Mutation Testing: Testing mutations (operations that create, modify, or delete data) can be complex as it requires understanding the impact on the entire data graph. For example, deleting a user might require removing their posts. A test must verify not just the immediate outcome of the mutation but also its impact on related data.
Performance Considerations: Complex queries can potentially lead to performance issues. Because GraphQL allows clients to craft queries that are deeply nested or require data from multiple sources, the server might need to perform complex operations to fulfil these requests. Efficiently resolving queries, especially those that require fetching data from multiple sources, can be challenging.
Comparison with RESTful APIs
Schema type: The concept and enforcement of schemas in REST are not as intrinsic or strictly defined as in GraphQL. In REST, we can use libraries like Zod to create schemas for validation and documentation.
Data Fetching: REST typically requires loading from multiple URLs to gather all the necessary data.
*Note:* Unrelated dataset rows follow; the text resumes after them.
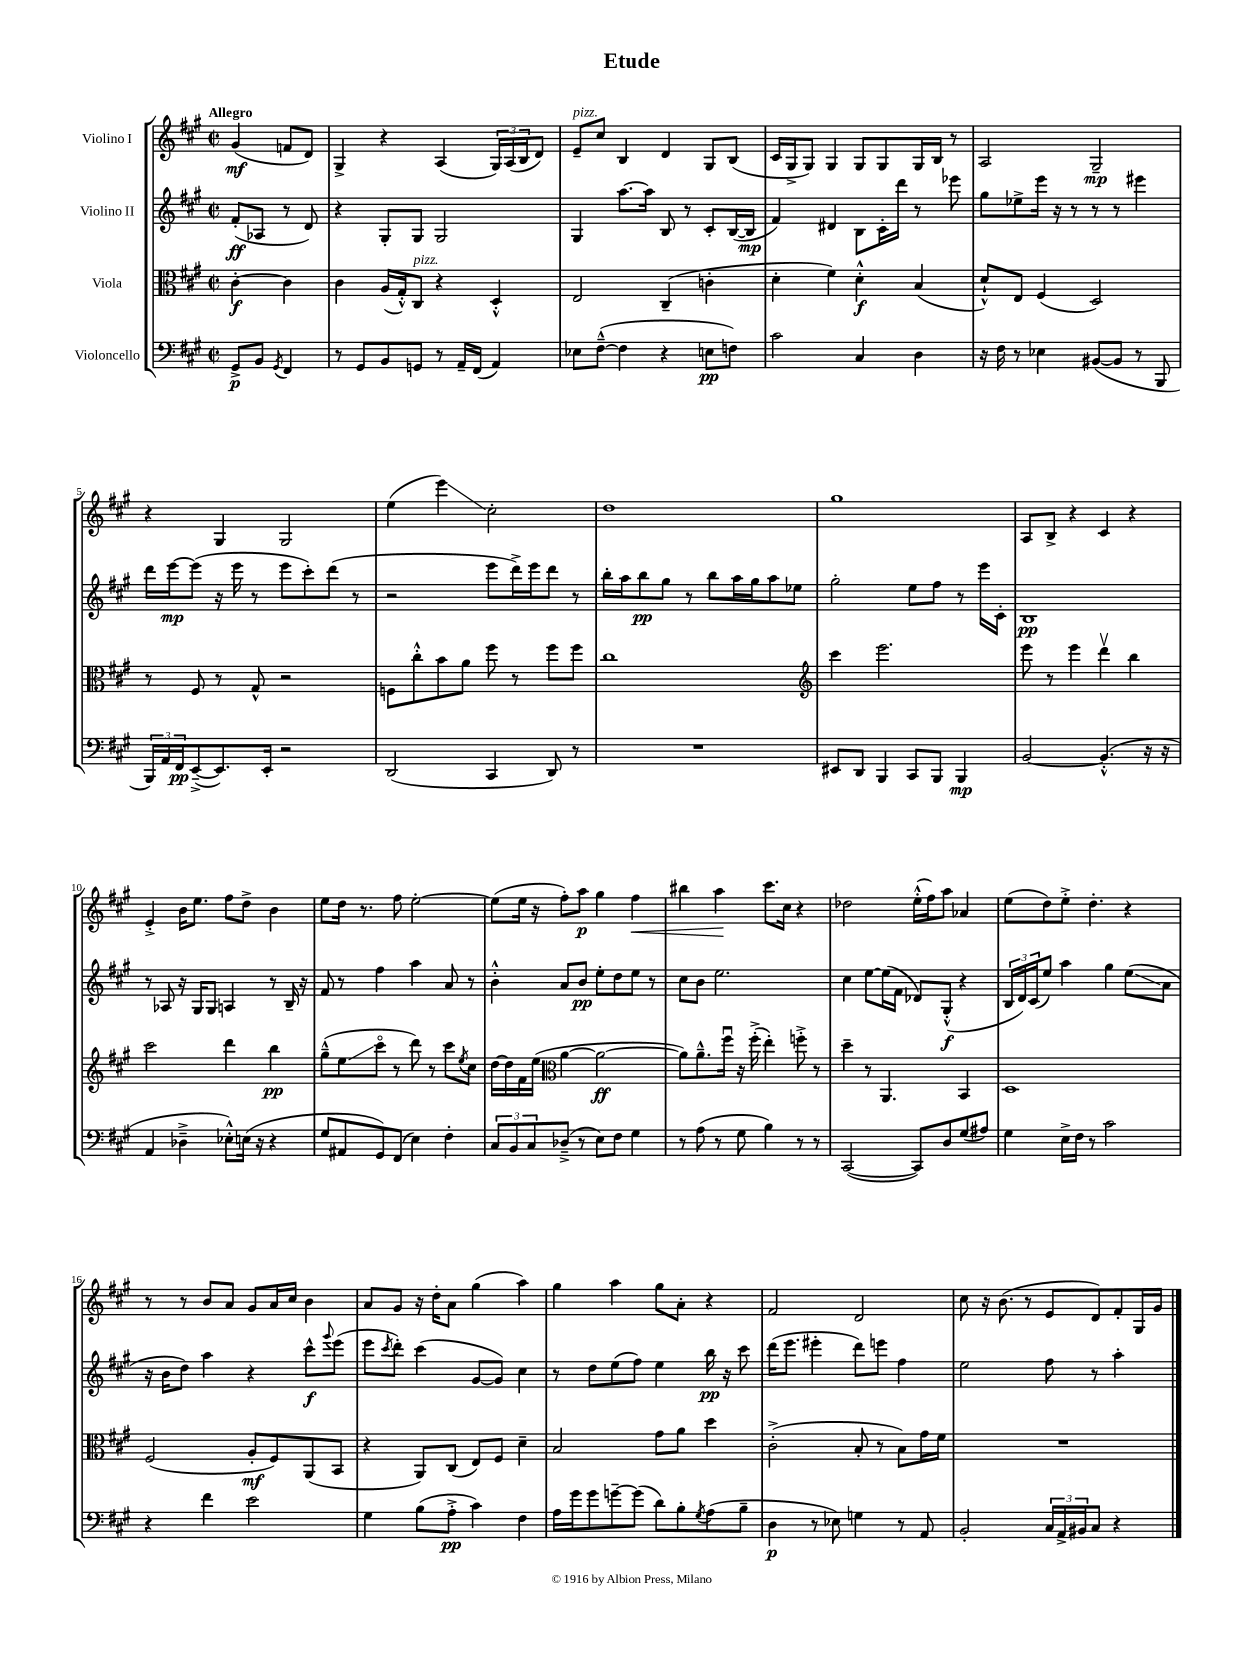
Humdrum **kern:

**kern	**kern	**kern	**kern
*staff4	*staff3	*staff2	*staff1
*clefF4	*clefC3	*clefG2	*clefG2
*k[f#c#g#]	*k[f#c#g#]	*k[f#c#g#]	*k[f#c#g#]
*M2/2	*M2/2	*M2/2	*M2/2
*met(c|)	*met(c|)	*met(c|)	*met(c|)
8GG#^/L	[4c#'\	(8f#'/L	(4g#/
8BB/J	.	8A-/J	.
8qGG#/	.	.	.
4FF#/	4c#\]	8r	8f/L
.	.	8d/)	8d/J)
=	=	=	=
8r	4c#\	4r	4G#^/
8GG#/L	.	.	.
8BB/	(16A/LL	8G#'/L	4r
.	16G#'^^/J)	.	.
8GG/J	8C#/J	8G#/J	.
8r	4r	2G#/	(4A/
16AA~/LL	.	.	.
(16FF#/JJ	.	.	.
4AA/)	4D'^^/	.	24G#/LL)
.	.	.	(24A/
.	.	.	24B/J
.	.	.	8d/J)
=	=	=	=
8E-\L	2E/	4G#/	8e~/L
([8F#~^^\J	.	.	8cc#/J
4F#\]	.	[8.aa\L	4B/
.	.	16aa\]Jk	.
4r	(4C#~/	8B/	4d/
.	.	8r	.
8E\L	4c'\	8c#'/L	8G#/L
8F\J)	.	([16B/L	(8B/J
.	.	16B/]JJ	.
=	=	=	=
2c#\	4d'\	4f#/)	16c#/LL
.	.	.	16G#^/J
.	.	.	8G#/J)
.	4f#\)	4d#/	4G#/
4C#/	4d'^^\	8B\L	8G#/L
.	.	16c#'\L	8G#/
.	.	16ddd\JJ	.
4D\	(4B/	8r	16G#/L
.	.	.	16B/JJ
.	.	8eee-\	8r
=	=	=	=
16r	8d`^^/L)	8gg#\L	2A/
16F#\	.	.	.
8r	8E/J	8ee-^\	.
4E-\	(4F#/	16eee\Jk	.
.	.	16r	.
.	.	8r	.
([8BB#/L	2D/)	8r	2G#~/
8BB#/]J	.	8r	.
8r	.	4eee#\	.
8BBB/	.	.	.
=	=	=	=
24BBB/LL)	8r	16ddd\LL	4r
24AA/	.	.	.
.	.	[16eee\J	.
24FF#/J	.	.	.
([8EE~^/	8F#/	(8eee\]J	.
8.EE/])	8r	16r	4G#/
.	.	16eee\	.
.	8G#^^/	8r	.
16EE'/Jk	.	.	.
2r	2r	8eee\L	2G#/
.	.	8ccc#'\)	.
.	.	(8ddd\J	.
.	.	8r	.
=	=	=	=
(2DD/	8F\L	2r	(4ee\
.	8cc#'^^\	.	.
.	8b\	.	4eee\)
.	8a\J	.	.
4CC#/	8ff#\	8eee\L	2cc#'\
.	8r	16ddd^\L)	.
.	.	16eee\J	.
8DD/)	8ff#\L	8ddd\J	.
8r	8ff#\J	8r	.
=	=	=	=
1r	1cc#	16bb'\LL	1dd
.	.	16aa\J	.
.	.	8bb\	.
.	.	8gg#\J	.
.	.	8r	.
.	.	8bb\L	.
.	.	16aa\L	.
.	.	16gg#\J	.
.	.	8aa\	.
.	.	8ee-\J	.
=	=	=	=
*	*clefG2	*	*
8EE#/L	4ccc#\	2gg#'\	1gg#
8DD/J	.	.	.
4BBB/	2.eee\	.	.
8CC#/L	.	8ee\L	.
8BBB/J	.	8ff#\J	.
4BBB/	.	8r	.
.	.	16eee\LL	.
.	.	16c#'\JJ	.
=	=	=	=
[2BB/	8eee\	1B	8A/L
.	8r	.	8B^/J
.	4eee\	.	4r
(4.BB'^^/]	4dddv\	.	4c#/
.	4bb\	.	4r
16r	.	.	.
16r	.	.	.
=	=	=	=
4AA/	2ccc#\	8r	4e'^/
.	.	8A-/	.
4D-~^\	.	16r	16b\LK
.	.	16G#/LK	8.ee\J
.	.	8G#/J	.
8E-'^^\L)	4ddd\	4A/	8ff#\L
(16E\Jk	.	.	8dd^\J
16r	.	.	.
4r	4bb\	8r	4b\
.	.	16B~/	.
.	.	16r	.
=	=	=	=
8G#/L	(8gg#~^^\L	8f#/	8ee\L
8AA#/	8ee\	8r	16dd\Jk
.	.	.	8.r
8GG#/)	8ccc#o\J	4ff#\	.
(8FF#/J	8r	.	8ff#\
4E\)	8ddd\)	4aa\	[2ee'\
.	8r	.	.
4F#'\	8ccc#\L	8a/	.
.	8qee/	.	.
.	8cc#\J	8r	.
=	=	=	=
12C#/L	[16dd\LL	4b'^^\	(8ee\]L
.	16dd\]	.	.
12BB/	.	.	.
.	16f#\	.	16ee\Jk
12C#/	.	.	.
.	(16ee\JJ	.	16r
*	*clefC3	*	*
(8D-~^/J	[4a\	8a/L	8ff#'\L)
8r	.	8b/J	8aa\J
8E\L)	2a\_	8ee'\L	4gg#\
8F#\J	.	8dd\	.
4G#\	.	8ee\J	4ff#\
.	.	8r	.
=	=	=	=
8r	8a\]L)	8cc#\L	4bb#\
(8A\	8.a~^^\	8b\J	.
8r	.	2.ee\	4aa\
.	16ff#u\Jk	.	.
8G#\	16r	.	.
.	(16ff#'^\	.	.
4B\)	4ee'\)	.	8.ccc#\L
.	.	.	16cc#\Jk
8r	8ff'^\	.	4r
8r	8r	.	.
=	=	=	=
([2CC#/	4dd~\	4cc#\	2dd-\
.	8r	[8ee\L	.
.	4.AA/	(16ee\]L	.
.	.	16f#\JJ	.
8CC#/]L)	.	8d-/L)	(16ee'^^\LL
.	.	.	16ff#\J)
8D/	.	(8G#'^^/J	8aa\J
(8G#/	4BB/	4r	4a-/
8A#/J)	.	.	.
=	=	=	=
4G#\	1D	24B/LL	(8ee\L
.	.	24d/)	.
.	.	(24c#/J	.
.	.	8ee/J)	8dd\)
16E^\LL	.	4aa\	8ee'^\J
16F#\JJ	.	.	.
8r	.	.	4.dd'\
2c#\	.	4gg#\	.
.	.	(8ee\L	4r
.	.	8a\J	.
=	=	=	=
4r	(2F#/	16r	8r
.	.	16b\LK	.
.	.	8dd\J)	8r
4f#\	.	4aa\	8b/L
.	.	.	8a/J
2e\	8A'/L	4r	8g#/L
.	8F#/)	.	16a/L
.	.	.	16cc#/JJ
.	(8AA/	8ccc#^^\L	4b\
.	.	8qqggg#/	.
.	8BB/J	(8eee\J	.
=	=	=	=
4G#\	4r	8eee\L	8a/L
.	.	8qccc#/	.
.	.	8ddd'\J)	8g#/J
(8B\L	8AA/L)	(4ccc#\	16r
.	.	.	16dd'\LK
8A'^\J	(8C#/J	.	8a\J
4c#\)	8E/L)	[8g#/L	(4gg#\
.	8F#/J	8g#/]J)	.
4F#\	4d~\	4cc#\	4aa\)
=	=	=	=
16A\LL	2B/	8r	4gg#\
16g#\J	.	.	.
8g#\	.	8dd\L	.
[8g~\	.	(8ee\	4aa\
(8g\]J	.	8ff#\J)	.
8d\L)	8g#\L	4ee\	8gg#\L
8B'\	8a\J	.	8a'\J
8qG#/	.	.	.
(8A\	4dd\	16bb\	4r
.	.	16r	.
8B~\J	.	8ccc#\	.
=	=	=	=
4D\	(2c#'^\	(16ddd\LK	2f#/
.	.	8.eee\J	.
8r	.	4eee#'\	.
8E-\)	.	.	.
4G\	8B'/	8ddd\L)	2d/
.	8r	8eee\J	.
8r	8B\L)	4ff#\	.
8AA/	16g#\L	.	.
.	16f#\JJ	.	.
=	=	=	=
2BB'/	1r	2ee\	8cc#\
.	.	.	16r
.	.	.	(8.b\
.	.	.	8r
24C#/LL	.	8ff#\	8e/L
24AA^/	.	.	.
24BB#/J	.	.	.
8C#/J	.	8r	8d/)
4r	.	4aa'\	8f#'/
.	.	.	16G#/L
.	.	.	16g#/JJ
==	==	==	==
*-	*-	*-	*-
Without proper control, this can lead to over-fetching or under-fetching. GraphQL, however, allows for more precise data fetching in one go.
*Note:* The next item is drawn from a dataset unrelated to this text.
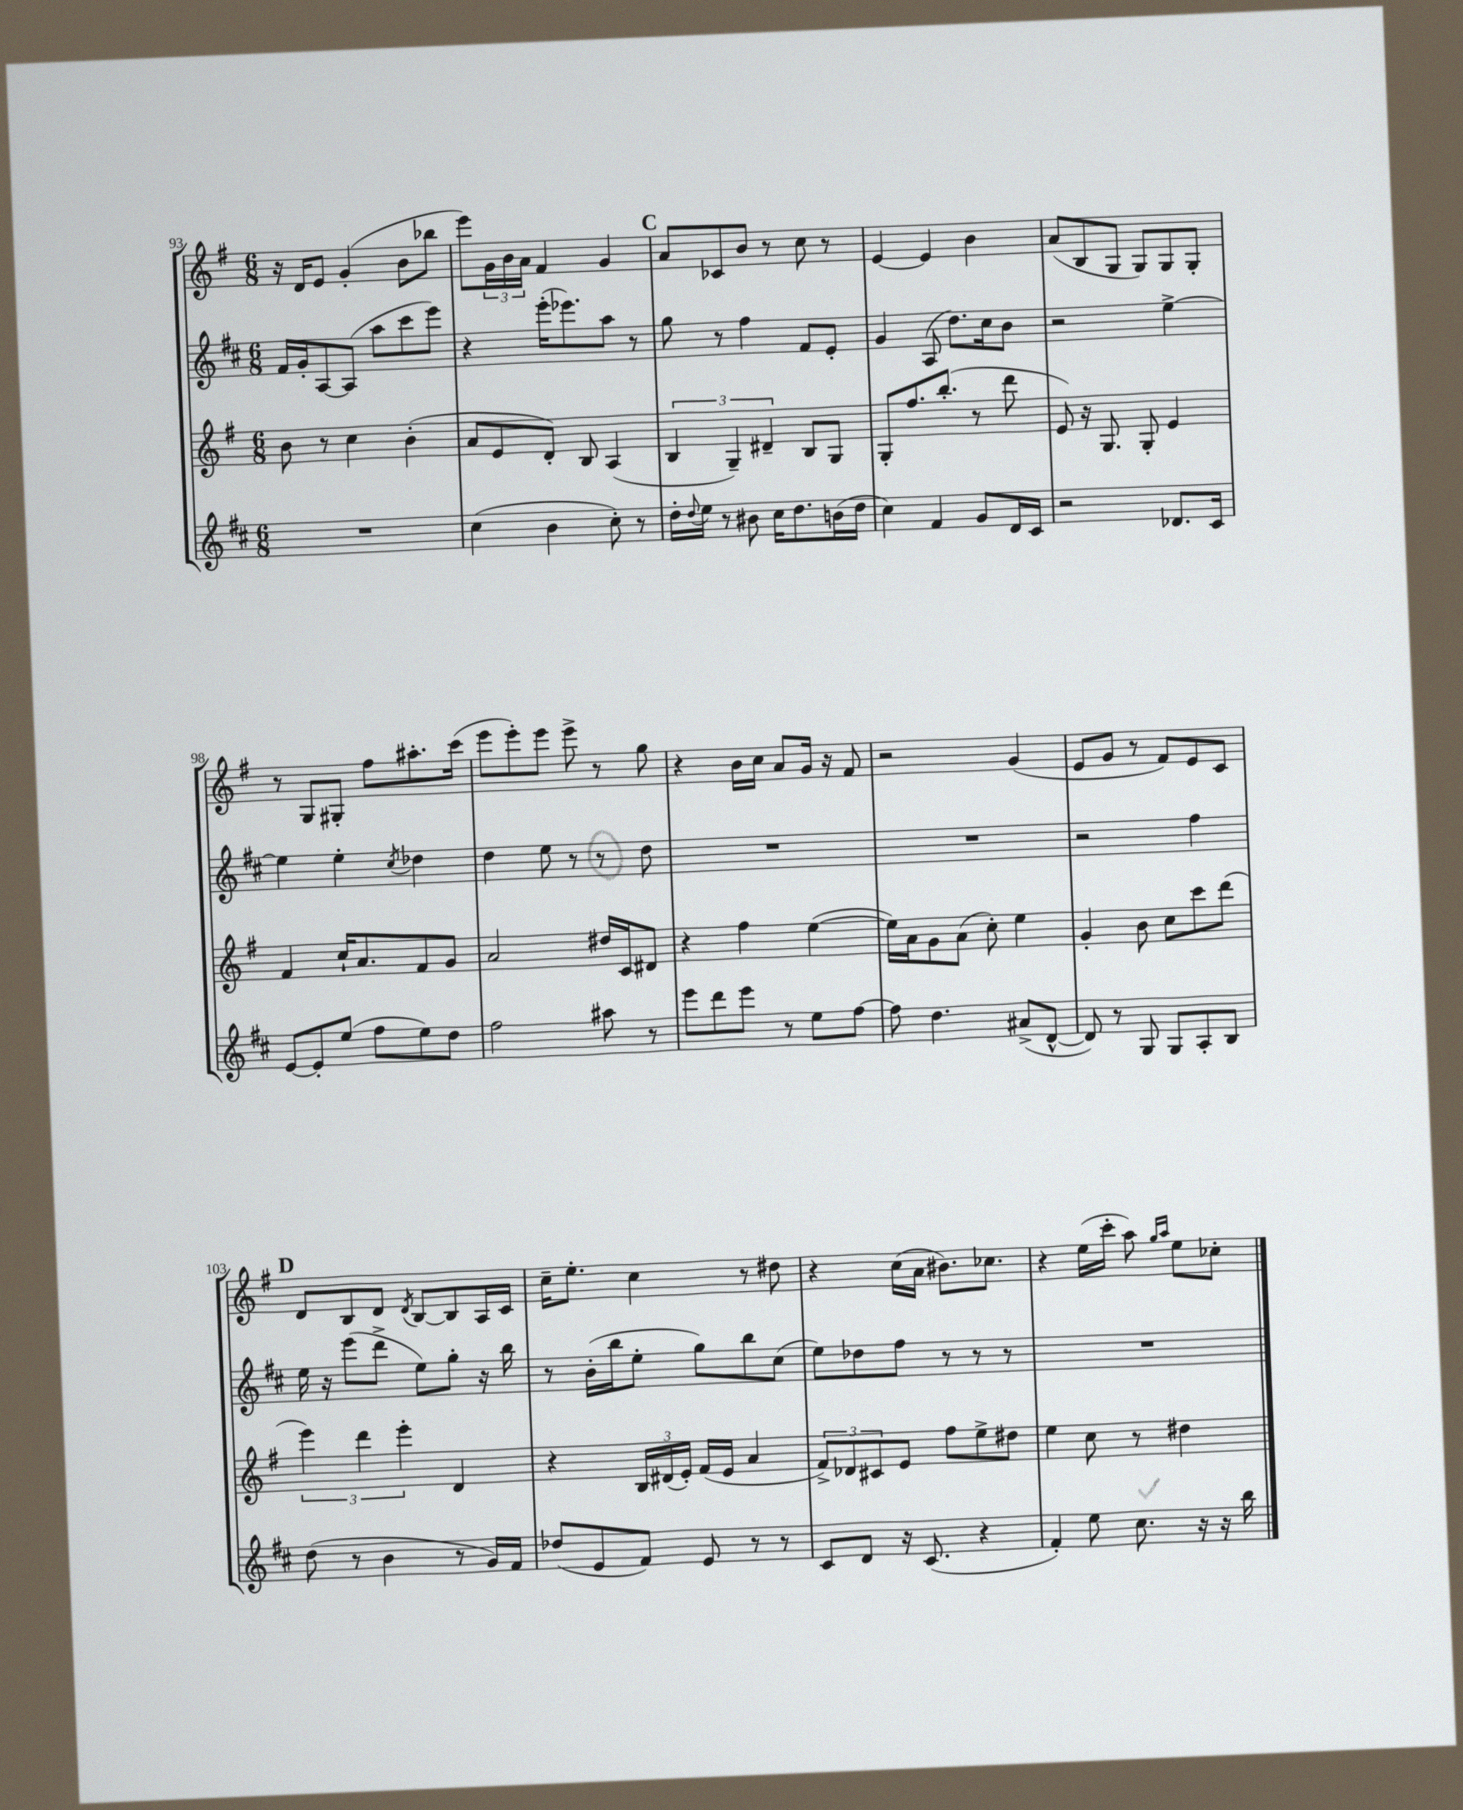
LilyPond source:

Versioning: REST APIs often introduce new versions over time, leading to versioning complexity. GraphQL reduces this need by allowing new fields to be added to responses without impacting existing queries.
Caching: REST benefits from the built-in HTTP caching mechanisms, which can be more straightforward than implementing caching in GraphQL. GraphQL requires more sophisticated client-side or server-side caching solutions.
Flexibility vs. Simplicity: GraphQL offers more flexibility in querying and mutations, ideal for complex systems and microservices. However, this comes at the cost of higher complexity compared to the simplicity and convention-based approach of RESTful APIs.
Making the Architectural Decision
When deciding between GraphQL and RESTful APIs, consider the specific needs of your project:
Complexity of Data Retrieval: if your application needs to aggregate large amounts of data from various sources efficiently, GraphQL offers a powerful and flexible approach to fetch data efficiently. However, it requires careful consideration and optimisation to ensure that complex queries do not degrade performance.
Real-time Data Requirements: GraphQL might be preferable for applications requiring real-time updates.
Team Familiarity and Ecosystem: REST may be a better choice if your team is more familiar with RESTful principles and if the ecosystem of tools around REST fits your needs better.
Performance and Scalability Needs: Assess the nature of your queries and the potential performance implications. GraphQL offers powerful querying capabilities but requires careful consideration of query optimisation and server load.